> [TASK LIST]:
**a.** From the article on the Agrium-PotashCorp merger, copy the passage that begins at the words "The head office for a newly-created" and ends after the words "estimated $36 billion.".
**b.** Translate this sentence from the article on the Agrium-PotashCorp merger into Spanish: "The new entity will be worth an estimated $36 billion."
**c.** Write what comes next in the news article on the Agrium-PotashCorp merger, picking up after its last sentence.

╭─ SELECTED EXTRACT

Agrium-PotashCorp merger could signal 'next great frontier,' Calgary chamber president says

The head office for a newly created agriculture giant will be in Saskatoon, as Calgary-based Agrium and Saskatoon-based PotashCorp announce a merger Monday, but some analysts say it’s not a total loss for Calgary.

New entity will be worth an estimated $36B

Agrium's headquarters is pictured in Calgary, on Wednesday, May 7, 2014. Potash Corp. of Saskatchewan and Agrium have agreed to merge in a deal that would create a global agricultural giant worth an estimated US$36 billion. (Larry MacDougal/The Canadian Press)

The head office for a newly-created agriculture giant will be in Saskatoon, as Calgary-based Agrium and Saskatoon-based PotashCorp announce a merger Monday, but some analysts say it's not a total loss for Calgary.

The new entity will be worth an estimated $36 billion.

Trevor Tombe, an assistant professor of economics at the University of Calgary, says he can only speculate why the merging companies didn't choose this city, but he says corporate income taxes may have been a consideration.

"Certainly locating in Alberta, moving from ten to 12 per cent, increased Agrium's costs and they might think that future changes aren't worth the risk of staying here," Tombe said.

╰─
╭─ EXTRACTED INFORMATION

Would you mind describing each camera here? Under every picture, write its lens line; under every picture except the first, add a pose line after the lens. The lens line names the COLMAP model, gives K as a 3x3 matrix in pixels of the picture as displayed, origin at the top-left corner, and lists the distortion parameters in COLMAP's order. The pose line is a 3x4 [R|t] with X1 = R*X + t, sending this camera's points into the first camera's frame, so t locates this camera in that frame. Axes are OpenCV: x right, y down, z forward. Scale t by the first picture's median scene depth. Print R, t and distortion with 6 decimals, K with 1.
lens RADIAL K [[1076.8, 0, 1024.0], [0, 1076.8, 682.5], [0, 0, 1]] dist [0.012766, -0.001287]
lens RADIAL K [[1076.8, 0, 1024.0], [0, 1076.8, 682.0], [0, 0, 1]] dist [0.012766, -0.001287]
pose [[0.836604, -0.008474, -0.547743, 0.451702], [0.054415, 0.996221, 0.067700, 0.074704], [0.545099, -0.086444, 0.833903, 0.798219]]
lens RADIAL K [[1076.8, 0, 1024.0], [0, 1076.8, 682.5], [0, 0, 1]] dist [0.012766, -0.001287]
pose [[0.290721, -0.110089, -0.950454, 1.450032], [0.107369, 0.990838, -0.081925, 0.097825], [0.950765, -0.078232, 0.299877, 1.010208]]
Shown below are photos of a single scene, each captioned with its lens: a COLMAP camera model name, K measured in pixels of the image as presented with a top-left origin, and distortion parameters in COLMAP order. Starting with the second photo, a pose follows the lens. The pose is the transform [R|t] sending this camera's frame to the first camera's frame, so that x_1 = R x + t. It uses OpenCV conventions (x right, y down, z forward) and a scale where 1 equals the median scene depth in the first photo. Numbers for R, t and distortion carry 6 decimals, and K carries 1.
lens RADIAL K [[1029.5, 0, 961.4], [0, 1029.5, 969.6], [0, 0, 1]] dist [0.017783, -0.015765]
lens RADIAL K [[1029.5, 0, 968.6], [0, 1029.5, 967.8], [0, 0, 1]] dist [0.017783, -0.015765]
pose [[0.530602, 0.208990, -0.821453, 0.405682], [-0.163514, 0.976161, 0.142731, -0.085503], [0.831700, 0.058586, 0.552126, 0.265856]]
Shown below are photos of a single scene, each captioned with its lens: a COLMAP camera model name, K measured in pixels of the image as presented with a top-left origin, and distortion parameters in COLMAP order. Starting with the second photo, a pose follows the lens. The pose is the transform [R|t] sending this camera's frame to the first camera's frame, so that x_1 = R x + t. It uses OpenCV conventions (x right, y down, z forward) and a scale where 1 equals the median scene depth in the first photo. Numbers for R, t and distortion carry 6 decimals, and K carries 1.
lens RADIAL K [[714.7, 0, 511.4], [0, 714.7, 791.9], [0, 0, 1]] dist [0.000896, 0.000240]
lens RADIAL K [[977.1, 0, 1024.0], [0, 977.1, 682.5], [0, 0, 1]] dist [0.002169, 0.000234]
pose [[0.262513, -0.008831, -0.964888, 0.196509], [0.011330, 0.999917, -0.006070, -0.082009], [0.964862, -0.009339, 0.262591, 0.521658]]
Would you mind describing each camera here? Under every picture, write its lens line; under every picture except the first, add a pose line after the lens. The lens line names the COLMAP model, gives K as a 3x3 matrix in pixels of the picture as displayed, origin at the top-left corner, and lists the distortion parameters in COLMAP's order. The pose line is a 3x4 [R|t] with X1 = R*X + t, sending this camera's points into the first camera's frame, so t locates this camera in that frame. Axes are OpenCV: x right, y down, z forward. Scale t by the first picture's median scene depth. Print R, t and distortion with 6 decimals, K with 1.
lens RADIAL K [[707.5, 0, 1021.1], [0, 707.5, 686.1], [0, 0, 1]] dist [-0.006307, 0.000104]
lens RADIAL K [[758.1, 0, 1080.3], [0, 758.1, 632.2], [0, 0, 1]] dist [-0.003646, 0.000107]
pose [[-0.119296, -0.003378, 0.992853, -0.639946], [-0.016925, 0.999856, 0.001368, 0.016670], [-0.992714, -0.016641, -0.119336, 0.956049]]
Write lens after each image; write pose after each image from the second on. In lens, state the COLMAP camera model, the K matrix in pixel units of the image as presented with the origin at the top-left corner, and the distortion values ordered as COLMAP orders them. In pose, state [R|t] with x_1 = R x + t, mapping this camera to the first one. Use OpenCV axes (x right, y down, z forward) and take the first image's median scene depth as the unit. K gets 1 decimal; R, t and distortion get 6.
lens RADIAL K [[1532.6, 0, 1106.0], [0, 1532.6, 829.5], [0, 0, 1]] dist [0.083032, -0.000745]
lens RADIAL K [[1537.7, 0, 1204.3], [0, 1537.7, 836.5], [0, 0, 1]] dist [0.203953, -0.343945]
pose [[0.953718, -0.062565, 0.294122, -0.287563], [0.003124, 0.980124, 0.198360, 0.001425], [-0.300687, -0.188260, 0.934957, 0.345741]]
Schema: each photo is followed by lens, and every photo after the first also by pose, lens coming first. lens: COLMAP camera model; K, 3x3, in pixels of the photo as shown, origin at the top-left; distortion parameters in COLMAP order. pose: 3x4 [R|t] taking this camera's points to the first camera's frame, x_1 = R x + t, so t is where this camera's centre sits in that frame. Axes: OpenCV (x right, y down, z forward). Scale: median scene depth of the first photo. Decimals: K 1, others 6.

╰─

> [SOLVED PROBLEMS]:
**a.**
The head office for a newly-created agriculture giant will be in Saskatoon, as Calgary-based Agrium and Saskatoon-based PotashCorp announce a merger Monday, but some analysts say it's not a total loss for Calgary.

The new entity will be worth an estimated $36 billion.

**b.** La nueva entidad tendrá un valor estimado de 36.000 millones de dólares.

**c.**
The companies have said the merger will create $500 million in operating synergies while Tombe says that could lead to duplication challenges.

Economist Trevor Tombe says Calgary trails only Toronto when it comes to corporate head offices. (Monty Kruger/CBC)

"When they say operational synergies they mean things like duplicate jobs. They will only need one head of marketing rather than the two that currently exist. There is also going to be ways they can coordinate operations across both companies, maybe share some facilities, share transportation, share marketing and advertising channels. Things of that nature will lower costs," he said.

The new company will maintain a corporate office in Calgary.

Tombe says Calgary is the number two destination for head office locations in Canada, behind only Toronto.

"One company's decision does not make a trend, and we shouldn't look at this and think that the sky is falling," Tombe said.

The Calgary Chamber of Commerce isn't worried about the loss of a head office.

"The functional activities of the CEO's office will still be based out of Calgary," chamber president Adam Legge told CBC News.

Adam Legge, Calgary Chamber president, says agriculture could be the next great frontier that helps diversify the Alberta economy. (CBC)

"So, while it's disappointing to see that officially it will be in another province, hopefully the major decision-making power, say around investments and hiring, will largely be filled out of Calgary."

Legge says while it's too soon to talk about job losses, he says agriculture companies are key to diversifying the Alberta economy.

"It's less cyclical than oil and gas and it demographically lines up with a growing population. It's highly incorporating science and technology and there's a great available credit. We've got lots of the natural assets and advantages in terms of arable land. I think agriculture is our next great frontier," Legge said.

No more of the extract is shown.